Of course, if weed cover is especially thick, you can opt for a weedless jig head. The beauty, however, with an exposed hook is bass basically hook themselves.

 

Rods, Reels and Line

Chances are good that you already own a rod and reel combo that will work well for jigworm fishing. I prefer a fast-action, medium-power graphite spinning rod measuring 6 to 7.5 feet long.

You can get fancy and spool up with braid and use a mono or fluorocarbon leader, but it’s not mandatory. I learned the technique using 8-pound-test Berkley Trilene XL monofilament, and it’s still my No. 1 choice. Important note: As I said before, detecting strikes is a game of line watching, so don’t purchase hard-to-see green mono.
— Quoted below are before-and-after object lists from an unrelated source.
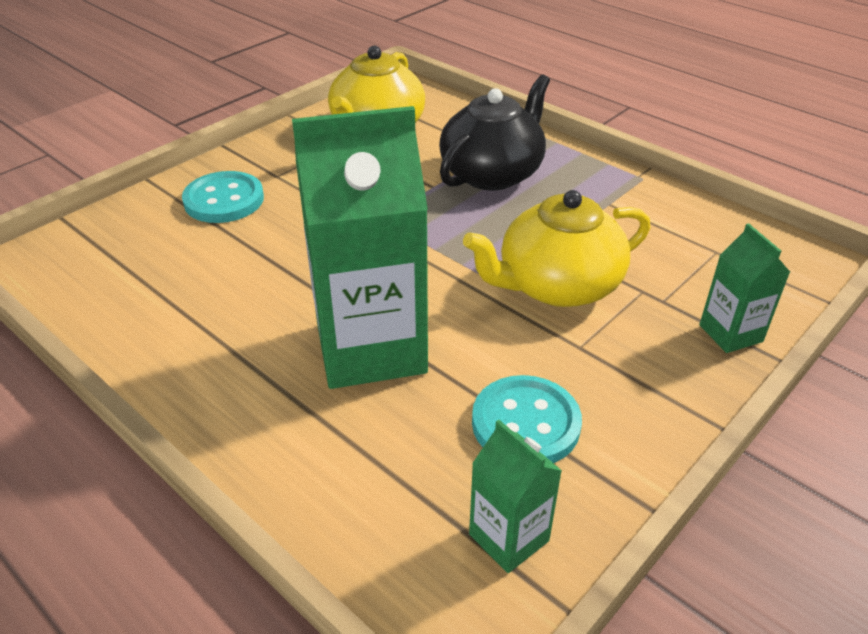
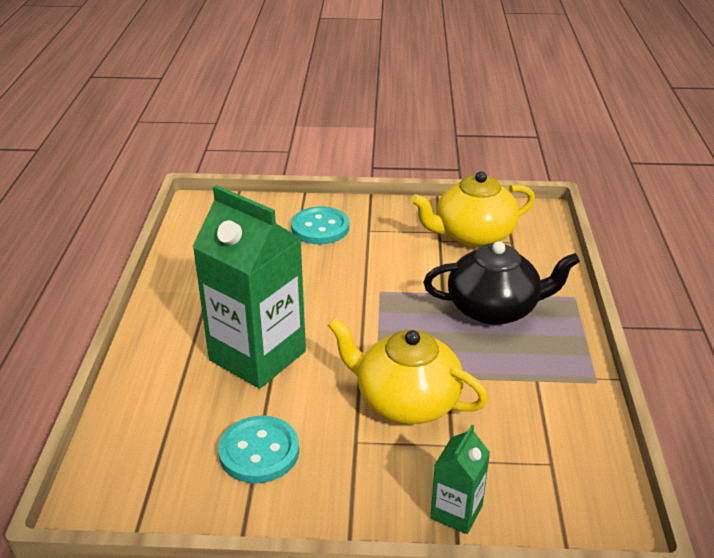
camera: 50 degrees right, 5 degrees down
(509, 537) = (164, 489): green carton -> none

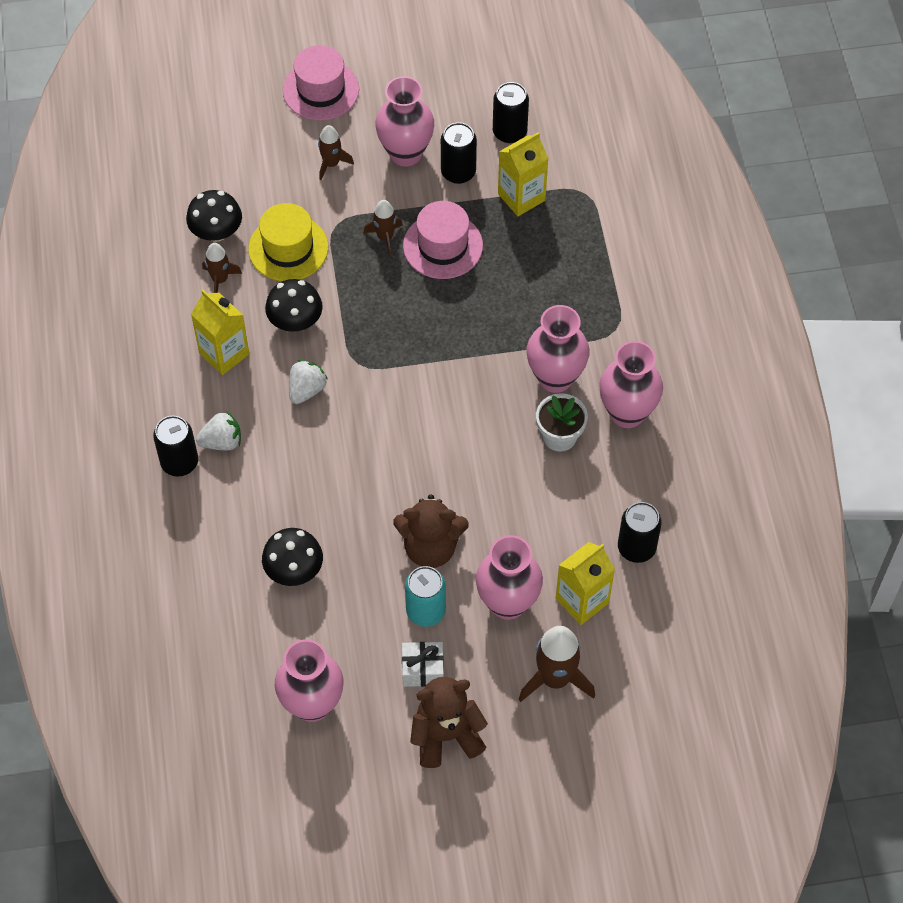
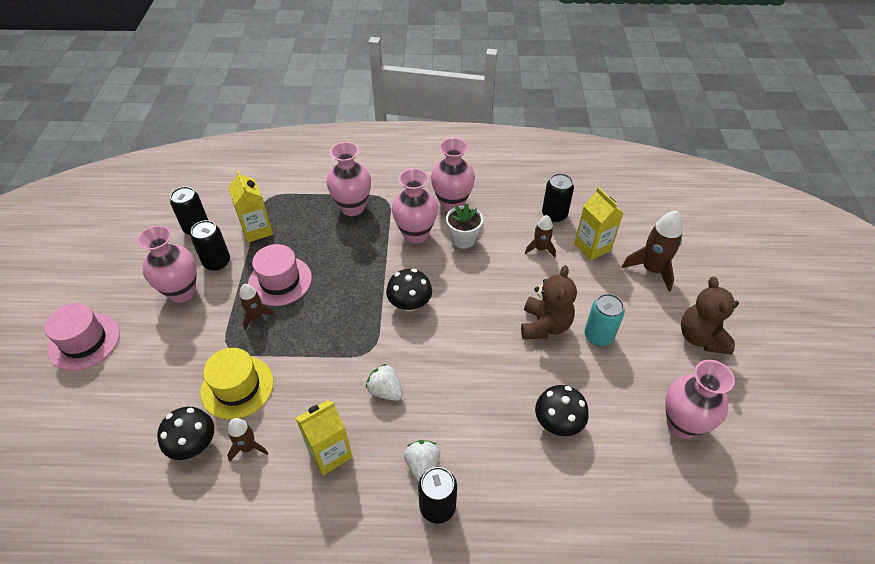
camera: 80 degrees left, 10 degrees down
(295, 321) = (314, 391): black mushroom -> black mushroom (409, 303)
(331, 164) = (165, 343): brown rocket -> brown rocket (540, 249)
(422, 670) = (648, 344): white gift -> none
(507, 603) = (593, 286): pink vase -> pink vase (352, 207)

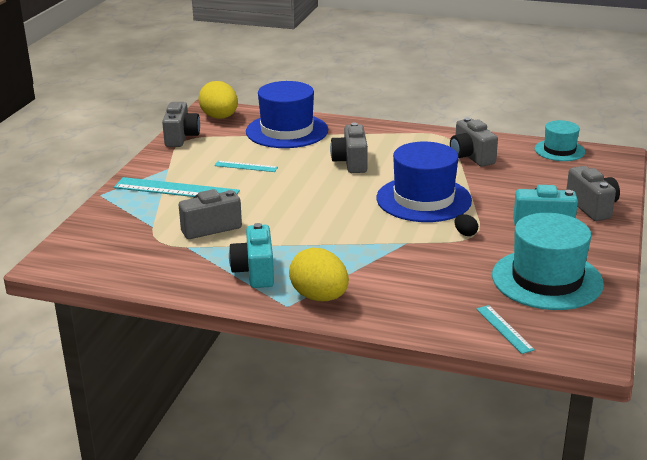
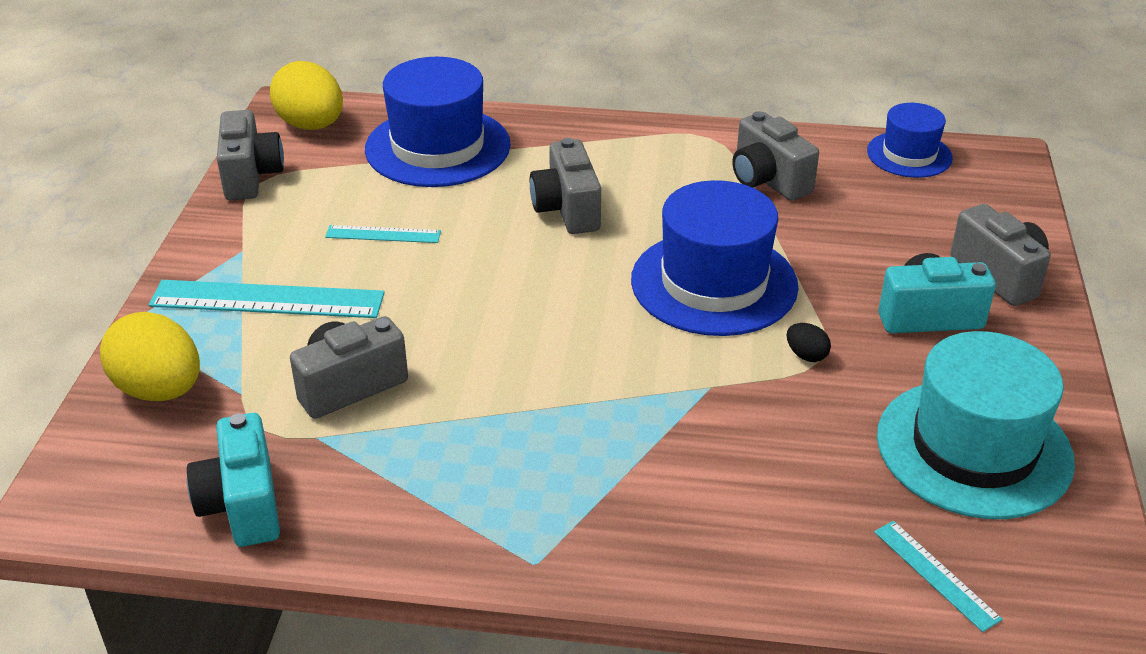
camera: 10 degrees left, 10 degrees up
(255, 272) = (457, 486): turquoise camera -> turquoise camera (242, 505)
(319, 297) = (589, 535): yellow egg -> yellow egg (160, 390)
(559, 150) = (909, 154): turquoise hat -> blue hat

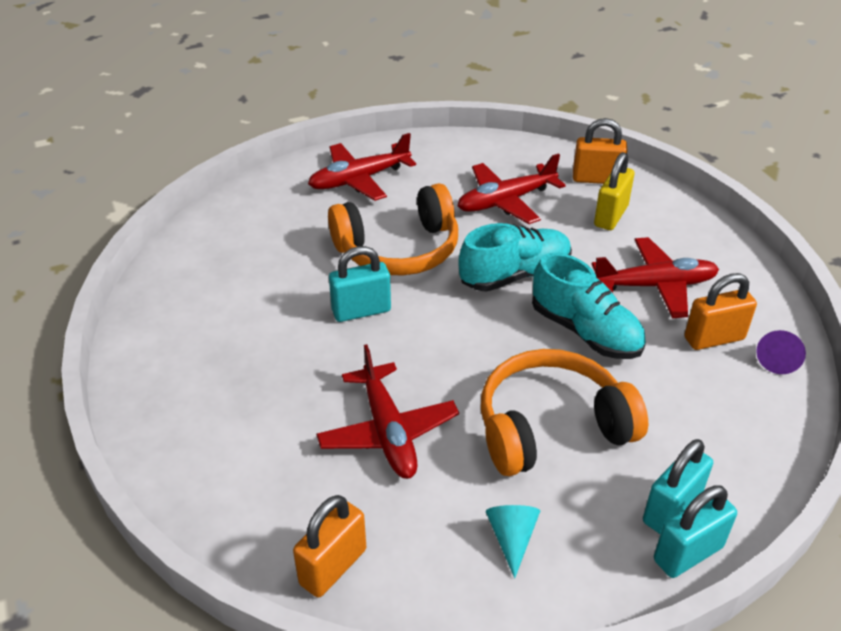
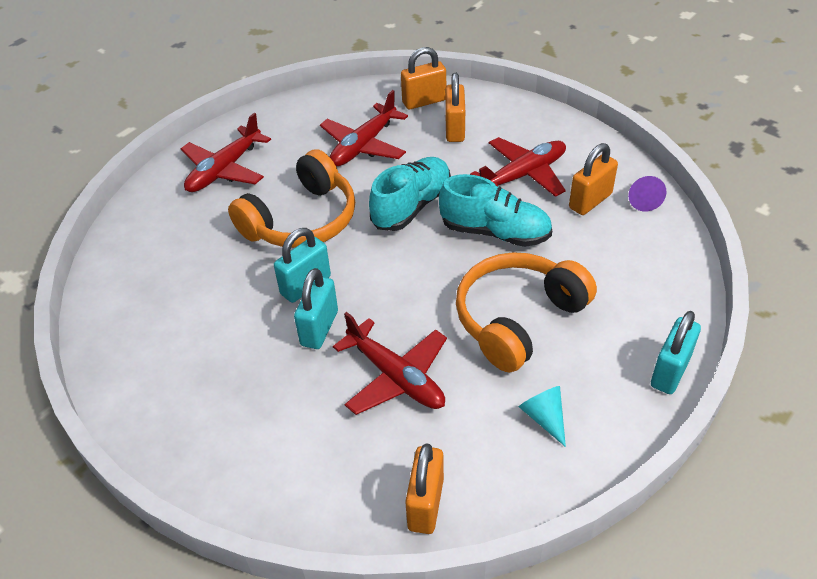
camera: 25 degrees left, 5 degrees up
(610, 216) = (454, 129): yellow padlock -> orange padlock
(671, 509) = (640, 344): turquoise padlock -> turquoise padlock (319, 328)

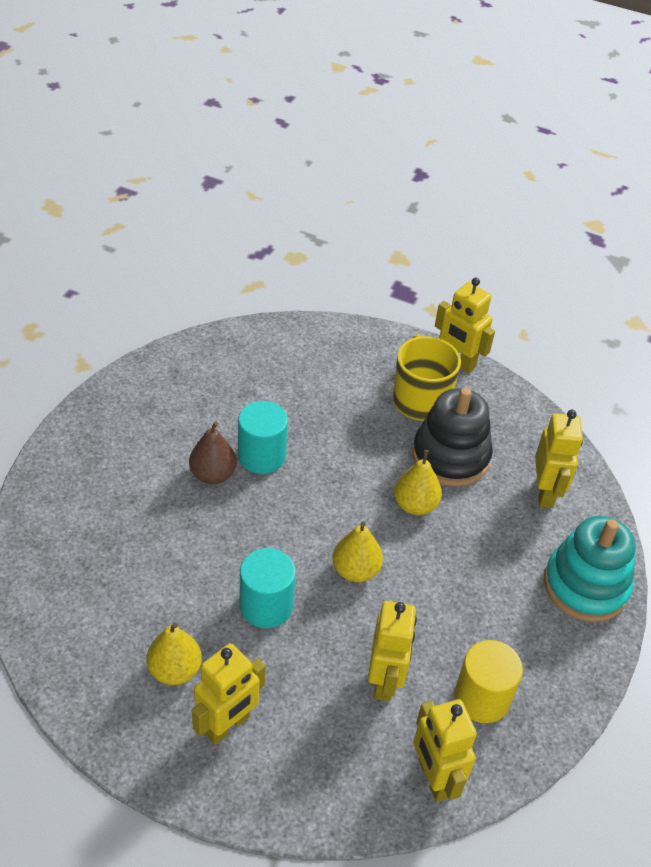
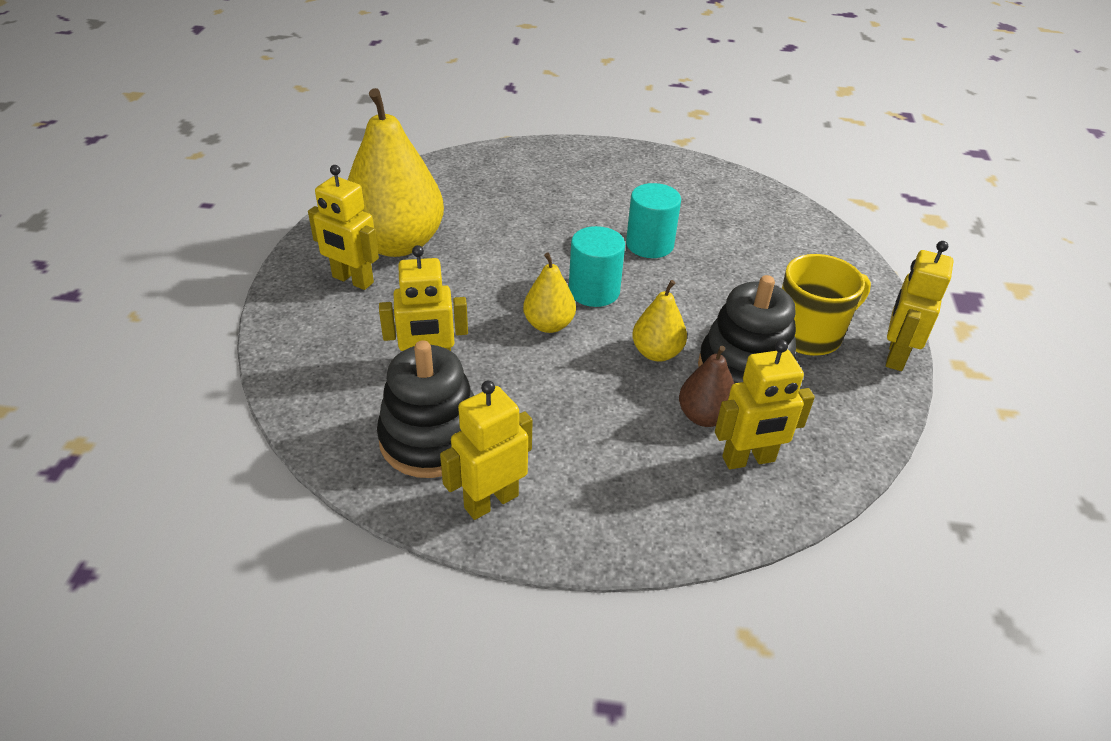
camera: 75 degrees right, 5 degrees down
(175, 670) = (397, 244): yellow pear -> yellow pear, size x2.08
(213, 475) = (608, 223): brown pear -> brown pear (704, 416)
(266, 606) = (481, 278): turquoise cylinder -> turquoise cylinder (594, 291)
(434, 778) = (329, 415): yellow robot -> yellow robot (491, 501)
(482, 698) = (431, 439): yellow cylinder -> black stacking toy
(585, 586) = (625, 515): turquoise stacking toy -> none

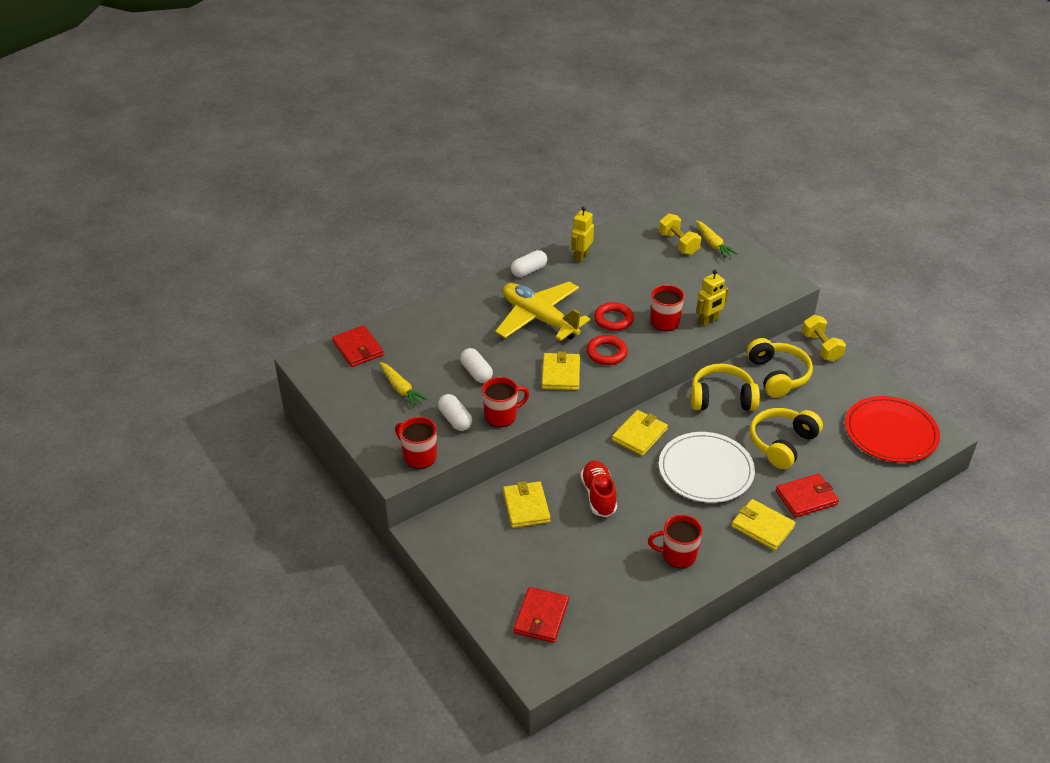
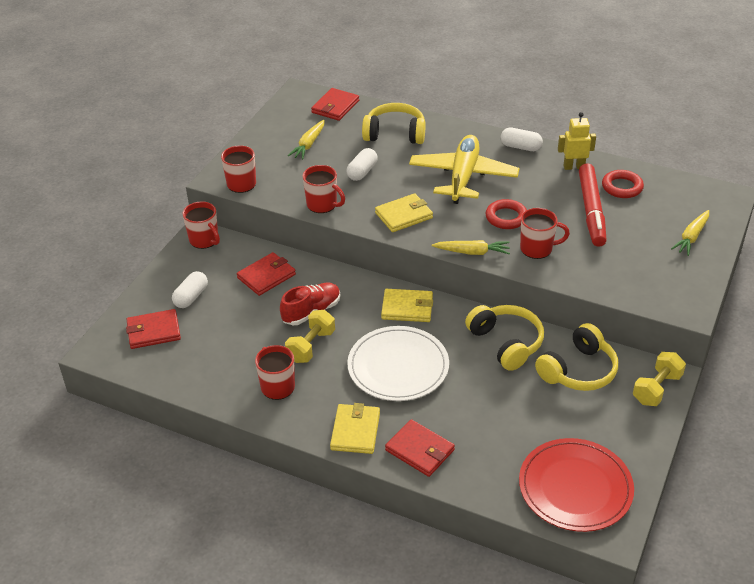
camera: 60 degrees right, 0 degrees up
(435, 531) = (204, 240): none -> red mug
(455, 419) = (297, 183): white capsule -> white capsule (191, 297)
(526, 506) = (266, 276): yellow wallet -> red wallet
(606, 353) = (456, 230): red ring -> red ring (622, 187)
(641, 357) = (472, 252): none -> yellow carrot
(643, 274) = (591, 211): none -> red marker
(678, 243) = (664, 215): yellow dumbbell -> yellow dumbbell (311, 346)
(708, 321) = (567, 275): yellow robot -> none
(782, 444) = (480, 407): yellow headphones -> yellow headphones (395, 134)

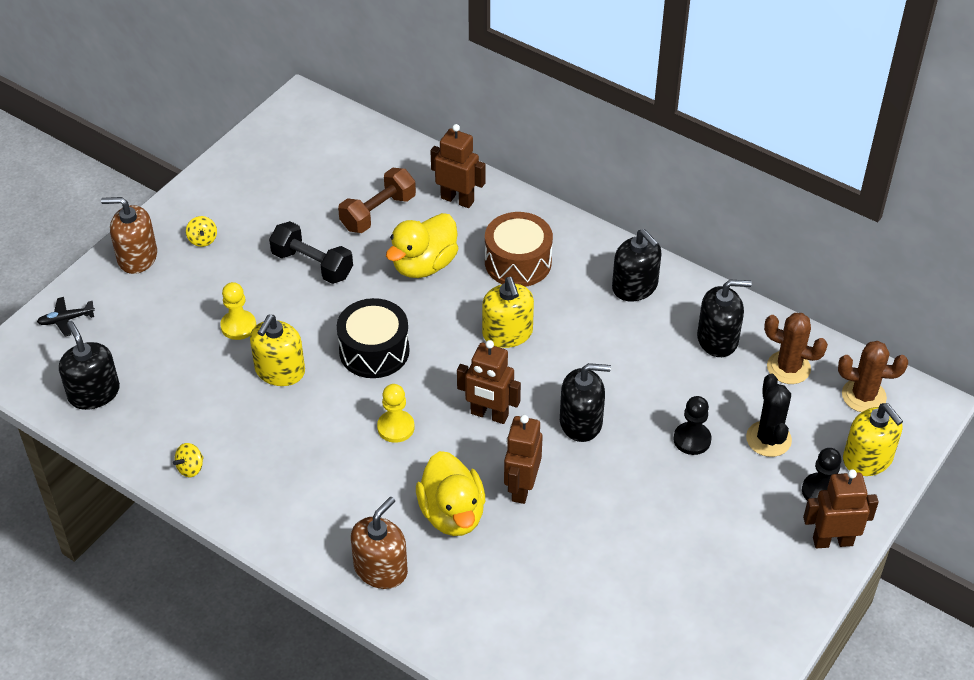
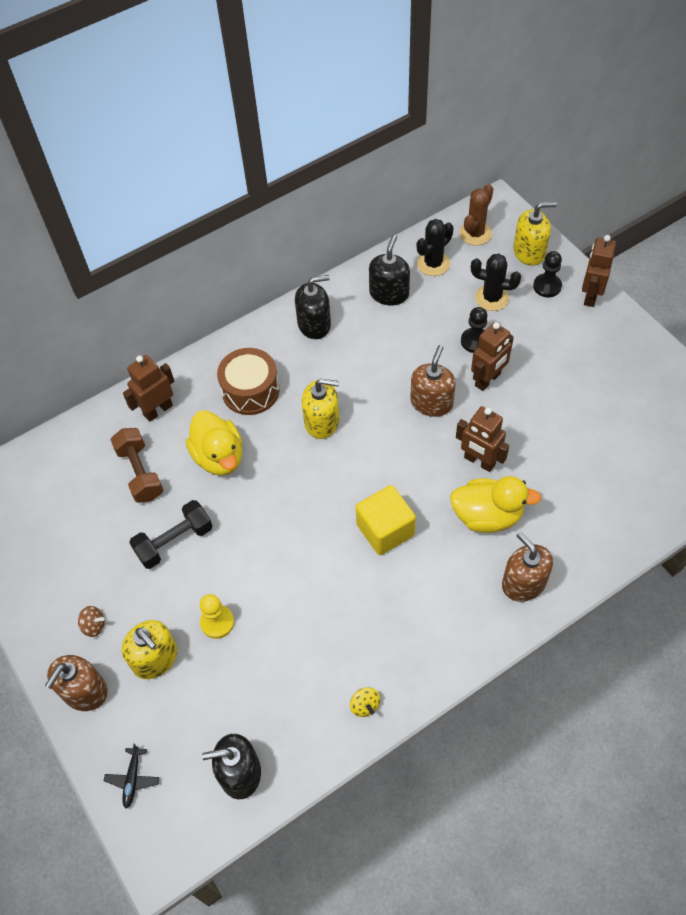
camera: 65 degrees left, 10 degrees up
(203, 240) = (94, 626): yellow spinning top -> brown spinning top
(280, 371) = (285, 602): yellow soap dispenser -> yellow soap dispenser (155, 658)
(374, 351) = (296, 522): black drum -> none
(396, 427) = (385, 530): yellow pawn -> yellow cube
(489, 415) = (399, 460): brown robot -> brown robot (488, 380)
(581, 422) = (431, 402): black soap dispenser -> brown soap dispenser
(788, 368) = (433, 264): brown cactus -> black cactus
I prefer clear mono, which is easier to see than green. High-vis mono is easiest to see, but I don’t like using it in clear water because the fish can see it, too, resulting in fewer strikes.

Spinning reel choice also isn’t critical. Yes, it should have a decent drag, but other than that, the reel is basically holding line. While jigging a jigworm, you’re slowly winding in slack line. As for reel size, go with a series 2000, 2500 or 3000 and it will balance well with your rod of choice.

If you are in the market for a new rod and reel, and want a recommendation for jigworm fishing, check out a 7-foot 1-inch St. Croix Victory (VTS71MF), which is medium power and has a fast action. Match it with a Shimano Sedona FI spinning reel (SE2500HGFI) and hit the water.

Don’t believe the myth that jigworms (aka Ned Rigs) catch only small bass. The lures catch everything that swims — of all sizes — from wary bass to hungry pike.
Don’t believe the myth that jigworms (aka Ned Rigs) catch only small bass. The lures catch everything that swims — of all sizes — from wary bass to hungry pike.

Jigworming is an outstanding way to catch neutral to negative bass. Start your search on the inside turns of underwater points, as well as the points themselves. Use your electronics to identify the deep weedline (where the weeds stop growing) and then go to work slowly and methodically with a jigworm. Allow the lure to penetrate the depths, watch your line for subtle strikes — especially on the fall — and pop it free from weeds when it hangs. Good luck!